**The task**
The answer is every line in the data below that contains the word "center".

(Beginning of Information provided)

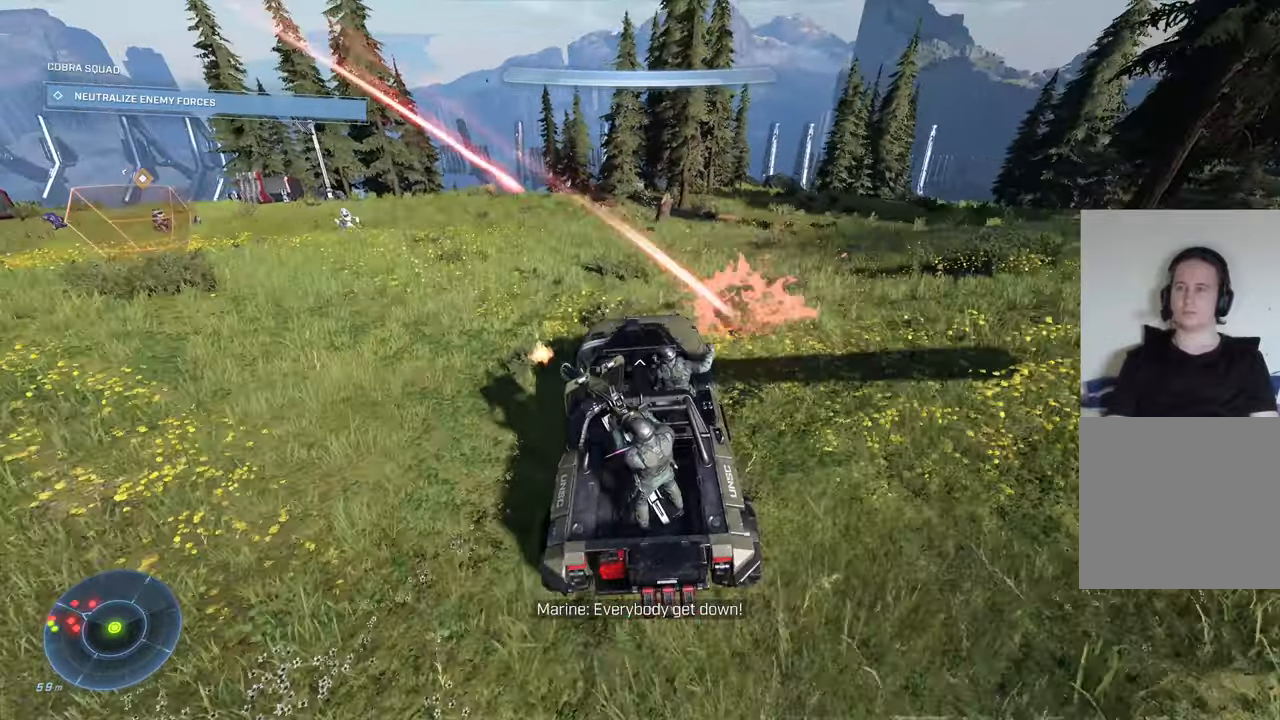
{"dt_ms": 500, "buttons": [], "left_stick": "up", "right_stick": "left", "events": []}
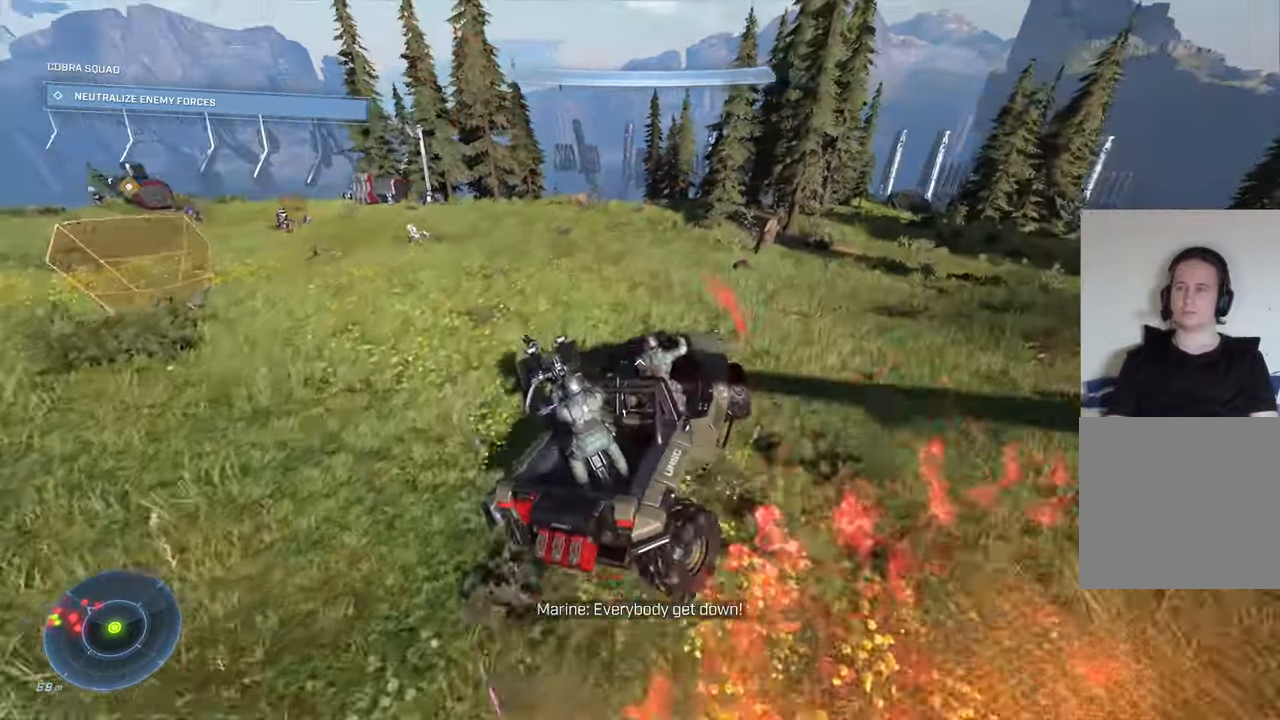
{"dt_ms": 500, "buttons": [], "left_stick": "up", "right_stick": "left", "events": [[17, "right_stick", "center"], [134, "right_stick", "left"]]}
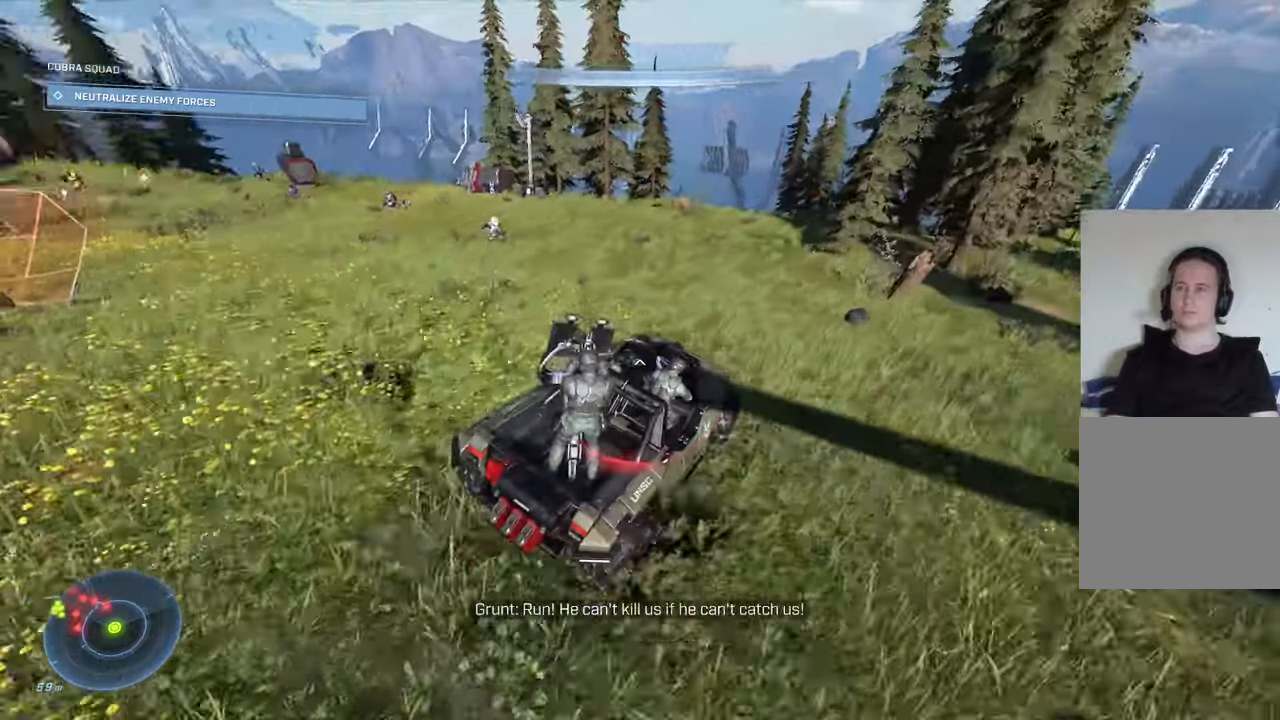
{"dt_ms": 500, "buttons": [], "left_stick": "center", "right_stick": "center", "events": [[234, "left_stick", "center"], [334, "right_stick", "center"]]}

(End of Information provided)

**Exercise result**
{"dt_ms": 500, "buttons": [], "left_stick": "up", "right_stick": "left", "events": [[17, "right_stick", "center"], [134, "right_stick", "left"]]}
{"dt_ms": 500, "buttons": [], "left_stick": "center", "right_stick": "center", "events": [[234, "left_stick", "center"], [334, "right_stick", "center"]]}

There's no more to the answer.